1  Introduction to the course

1.1 Introduction to R

R is a computing environment that combines numerical analysis tools for linear algebra; functions for classical and modern statistical analysis; and functions for graphics and data visualization. It is based on the programming language S, developed by John Chambers in the 1970s.

There are two ways to start R:

  1. Run R on the command line. On a Mac, you would do this in the Terminal application. On a Windows machine, you would do this using, e.g., Ubuntu. We will cover the command line next week.
  2. Click the R icon on your desktop, assuming the software has already been installed.

We will use the graphical user interface RStudio throughout this course. Although the GUI makes certain things easier, it is not necessary to use it when running an R script. For example, running the following code in R returns the sum of the numbers 1 and 2.

1+2
[1] 3

Running the code with a # at the beginning of the line results in the line being read as a comment. This means that the calculation which is specified in the line is not processed and the output not returned. Comments are a useful way to keep track of what line(s) of code do, multiple versions of the same code, etc.

1.2 RStudio and the R Notebook

RStudio includes the R console, but also many other convenient functionalities, which makes it easier to get started and to work with R. When you launch RStudio, you will see four panels. Starting at the top left and going clockwise, these panels are:

  • The text editor panel. This is where we can write scripts, i.e. putting several commands of code together and saving them as a text document so that they are accessible for later and so that we can execute them all at once by running the script instead of typing them in one by one.

○ ○ ○ ○ ○ ○ ○

§ **Task set**
1. Answer from the R introduction:
(a) Who developed the programming language S, and in what decade?
(b) What happens to a line of code that begins with a #?
(c) How many panels appear when RStudio is launched?
2. Rewrite everything from "1.1 Introduction to" down to "line next week." in the R introduction, substituting "shell" for "command line".
The listing has nothing to do with the R introduction.

§ **Input data**
○ ○ ○ ○ ○ ○ ○

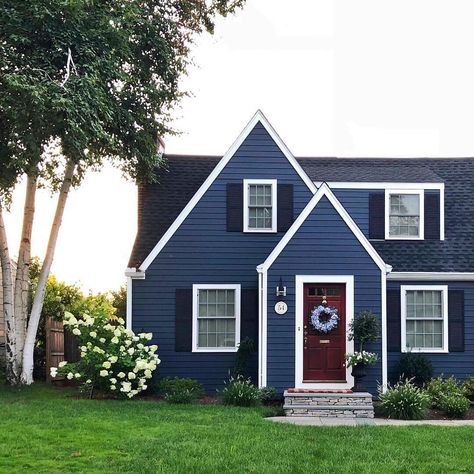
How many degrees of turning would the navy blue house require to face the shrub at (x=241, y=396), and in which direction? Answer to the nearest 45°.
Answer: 0° — it already faces it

○ ○ ○ ○ ○ ○ ○

§ **Outputs for the tasks**
1.
(a) John Chambers, in the 1970s.
(b) It is read as a comment, so its calculation is not processed and no output is returned.
(c) Four.

2.
1.1 Introduction to R

R is a computing environment that combines numerical analysis tools for linear algebra; functions for classical and modern statistical analysis; and functions for graphics and data visualization. It is based on the programming language S, developed by John Chambers in the 1970s.

There are two ways to start R:

  1. Run R on the shell. On a Mac, you would do this in the Terminal application. On a Windows machine, you would do this using, e.g., Ubuntu. We will cover the shell next week.